The first greater demon turned to Pandora and said, “Hope? Hope is still here. I just made her look like an imp. Because that’s the kind of bad guy I am!” He whispered in the ears of the two other demons and continued. “To make things interesting, I just told Abaddon which variety of imp Hope is, and Beelzebub how many eyes she has. Bye!”
Abaddon taunted Beelzebub by saying, “I know you don’t know which one she is.”
Beelzebub responded, “Well, I didn’t before, but now I know.”
To which Abaddon replied in a huff, “Then I also know which one she is.”
And both left in a hurry, without so much as a farewell.
Pandora knows her only chance to fix this mess is to capture Hope before the imps all escape her home. But which one is she?
Pause here to figure it out yourself. Answer in 3
Answer in 2
Answer in 1
This problem originally took the world by storm in 2015 when Dr. Joseph Yeo Boon Wooi posed it as Cheryl’s birthday problem, and for good reason. The logic requires simultaneously modeling three different perspectives— ours, Abaddon’s and Beelzebub’s, whom we’ll call A and B from now on.
This puzzle is much more approachable if we start by doing what Pandora could not: cramming all of these imps into a box... in this case, of the table variety.
One key thing to note is that unlike many logic problems, the order of statements matters here, because the two demons’ knowledge changes over the course of the dialogue. So let's start with the first statement and milk it for all it's worth before moving on.
In it, A says to B, “I know you don’t know which one she is.” At this point, A knows the imp type, but since there are multiple imps of each type, A doesn’t know who Hope is. The eyes, however, work differently; if Hope had 3 or 5 eyes, B would know who she is.
This step is where a lot of people succumb to a common pitfall. Because the important takeaway here isn’t to just eliminate the three- and five-eyed imps. It’s to eliminate the entire rows of the table that they’re in. Why? The trick is to think about B’s perspective from A’s perspective. Through A’s eyes, the entire table boils down to one of these four options, because he knows which type the imp is. If he knew Hope was a greed imp, she could have five eyes. There’s only one imp with five eyes, so B could know who Hope is. But A knows that B doesn’t know, so greed isn’t possible, nor, by the same reasoning, is wrath.

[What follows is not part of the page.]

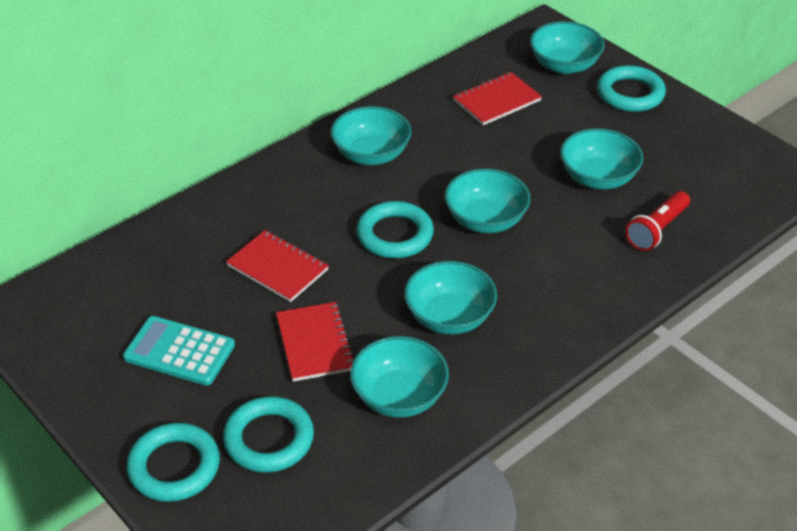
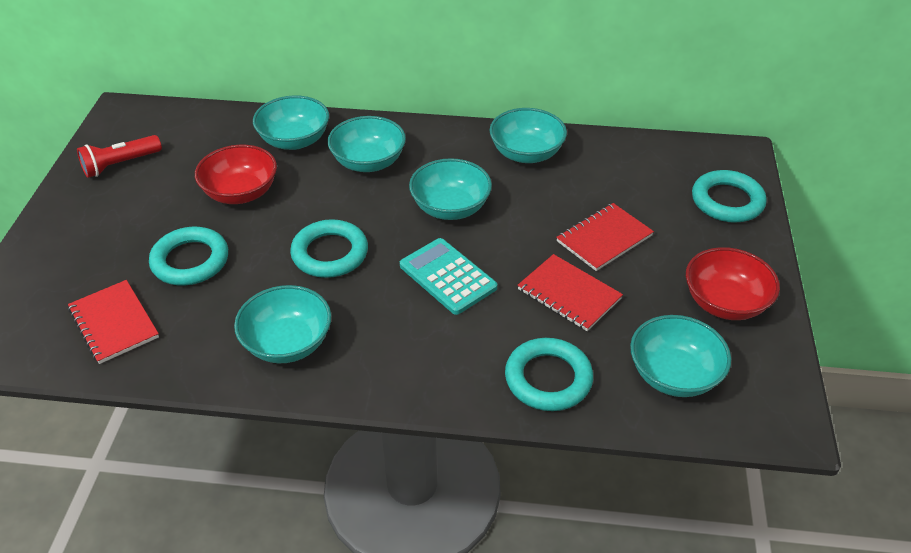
red bowl: none = 0 -> [195,145,277,204] [686,247,780,320] = 2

Now we’re down to just five possible imps, and we can move on to the next statement, which we have to consider through B’s eyes. Critically, B is an expert logician, so anything we’ve figured out— like that wrath and greed are off the table— he’s also figured out. That, plus knowing how many eyes Hope has, allows him to figure out who she is. So she must be in a column that has only one imp left, meaning we can eliminate both one-eyed imps.
Finally, let’s examine the last statement and switch back to A’s perspective. For A to now know who Hope is, there must be only one option left in that row. Therefore, Hope must be the six-eyed sloth imp.
Before anyone else can escape, Pandora leaps into action and wrestles Hope to the ground. The world may be a mess, but at least she’s got a glimmer of... well, you know.